Amazon Blocks Google's Tracking Efforts
According to a post on Slashdot, Amazon is now blocking the controversial cookieless tracking and targeting method by Google. Amazon's properties include Amazon.com, Zappos.com, and WholeFoods.com are all preventing Google's cunning tracking system FLoC.
For those that aren't aware what an FLoC is, FLoC stands for Federated Learning of Cohorts. Amazon is now stopping Google's FLoC from gathering really valuable data reflecting the products that users are searching in Amazon's wide e-commerce universe.
Amazon Code Spotted
The website code was analyzed by Digiday as well as three tech experts that all helped Digiday review the code and uncover what happened. As Google's very own system gathers data from people's web travels in order to inform how it categorizes them, Amazon's own under-the-radar move could be more than just a significant blow to Google's mission to help guide the future of digital ad tracking after the cookies eventually die.

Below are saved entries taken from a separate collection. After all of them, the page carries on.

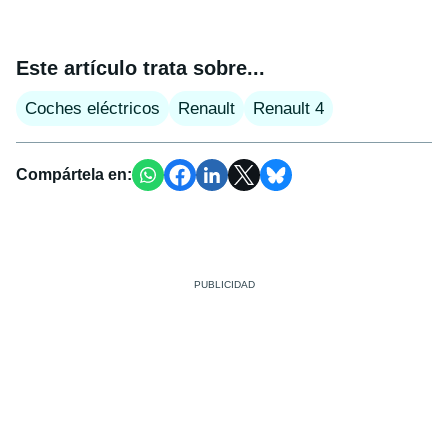
Este artículo trata sobre...
Coches eléctricos
Renault
Renault 4
Compártela en: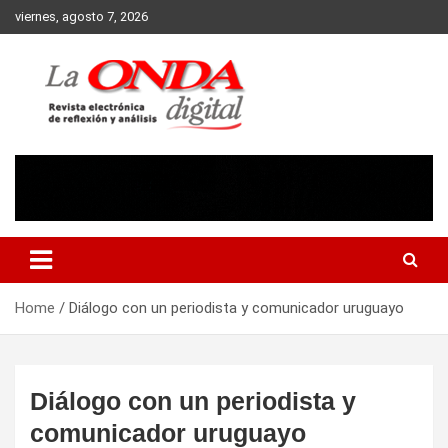
Skip
viernes, agosto 7, 2026
to
content
Revista electronica de reflexion y analisis
Home
Diálogo con un periodista y comunicador uruguayo
Diálogo con un periodista y
comunicador uruguayo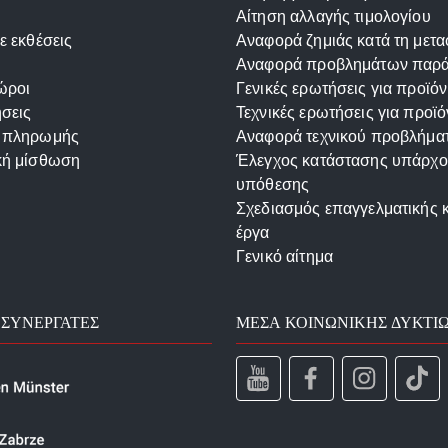
Αίτηση αλλαγής τιμολογίου
ε εκθέσεις
Αναφορά ζημιάς κατά τη μετ
Αναφορά προβλημάτων παρ
ώροι
Γενικές ερωτήσεις για προϊόν
σεις
Τεχνικές ερωτήσεις για προϊό
 πληρωμής
Αναφορά τεχνικού προβλήμα
κή μίσθωση
Έλεγχος κατάστασης υπάρχ
υπόθεσης
Σχεδιασμός επαγγελματικής 
έργα
Γενικό αίτημα
 ΣΥΝΕΡΓΆΤΕΣ
ΜΈΣΑ ΚΟΙΝΩΝΙΚΉΣ ΔΥΚΤΊ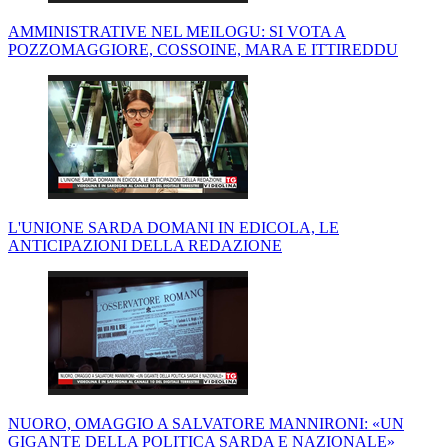
AMMINISTRATIVE NEL MEILOGU: SI VOTA A
POZZOMAGGIORE, COSSOINE, MARA E ITTIREDDU
L'UNIONE SARDA DOMANI IN EDICOLA, LE
ANTICIPAZIONI DELLA REDAZIONE
NUORO, OMAGGIO A SALVATORE MANNIRONI: «UN
GIGANTE DELLA POLITICA SARDA E NAZIONALE»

This move could give Amazon a full leg up in its own efforts to sell advertising across the remains of the open web. Although Amazon was able to block Google's data gathering, this still does not attest to what the company's intentions are as well. Since Amazon also sells products, user information is also very important.
User Tracking for Ads
For those that aren't too keen on what tracking feels like, try searching for a product. Once a user searches for any product, especially on chrome, they will then be met with a number of recommendations to other similar products.
In fact, most of the ads that they will be getting from then on would be related to that specific product that they searched. Although not always accurate, there is still an uncanny connection to the ads being shown and what the user is searching for.

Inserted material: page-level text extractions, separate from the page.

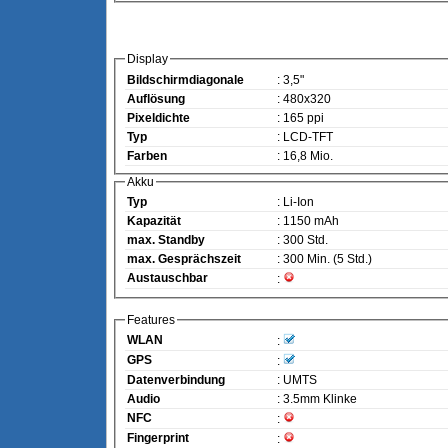
Display
Bildschirmdiagonale
: 3,5"
Auflösung
: 480x320
Pixeldichte
: 165 ppi
Typ
: LCD-TFT
Farben
: 16,8 Mio.
Akku
Typ
: Li-Ion
Kapazität
: 1150 mAh
max. Standby
: 300 Std.
max. Gesprächszeit
: 300 Min. (5 Std.)
Austauschbar
:
Features
WLAN
:
GPS
:
Datenverbindung
: UMTS
Audio
: 3.5mm Klinke
NFC
:
Fingerprint
: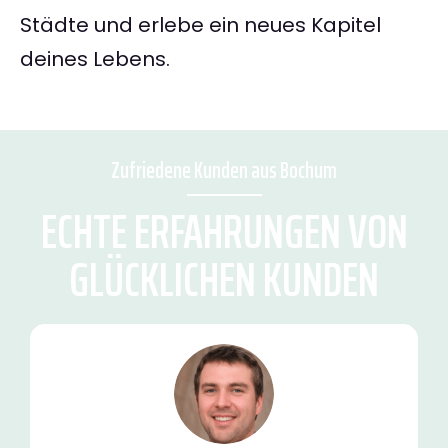
Städte und erlebe ein neues Kapitel
deines Lebens.
Zufriedene Kunden aus Bochum
ECHTE ERFAHRUNGEN VON
GLÜCKLICHEN KUNDEN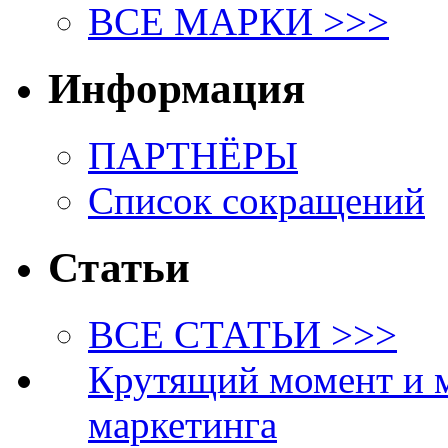
ВСЕ МАРКИ >>>
Информация
ПАРТНЁРЫ
Список сокращений
Статьи
ВСЕ СТАТЬИ >>>
Крутящий момент и 
маркетинга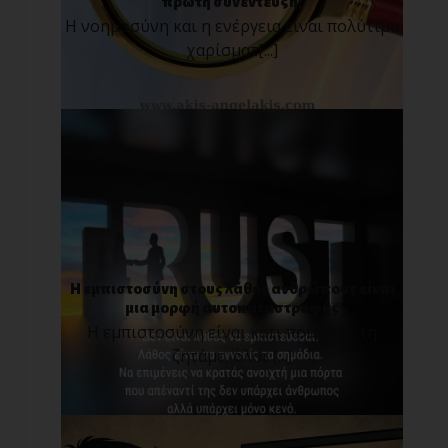
πρώτη συνέντευξη;
Η νοημοσύνη και η ενέργεια είναι πολύτιμα
χαρίσματ[...]
Η εμπιστοσύνη στους λάθος ανθρώπους είναι
μια μορφή αυτοκαταστροφής
Η εμπιστοσύνη είναι κάτι που όλοι τη
ζητάμε, όλοι [...]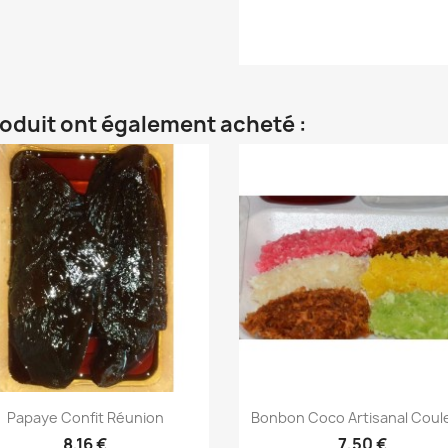
roduit ont également acheté :
Aperçu rapide
Aperçu rapide


Papaye Confit Réunion
Bonbon Coco Artisanal Coul
8,16 €
7,50 €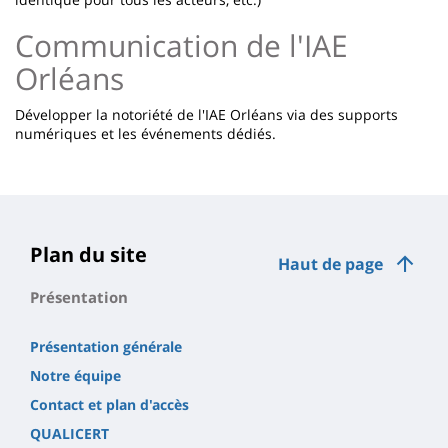
Communication de l'IAE
Orléans
Développer la notoriété de l'IAE Orléans via des supports
numériques et les événements dédiés.
Plan du site
Haut de page
Présentation
Présentation générale
Notre équipe
Contact et plan d'accès
QUALICERT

Why Encryption is Important
While this might be okay when you are intentionally searching for a product, some unencrypted methods of communication leak the intents of the users' conversation as well. This is where the problem starts. Once private conversations no longer become private as they start to become used by ads to target users, the conversation is now compromised.
This is why the trend in communication right now revolves around more than just convenience but about encryption. Encryption makes sure that the only users that have access to a file, message, or conversation is the recipient and the sender.
Encryption doesn't have to be limited to just two parties as there are already messaging services that offer group messages all protected by encryption. For those concerned about their privacy online, maybe it's time to start using encrypted methods of communication more often.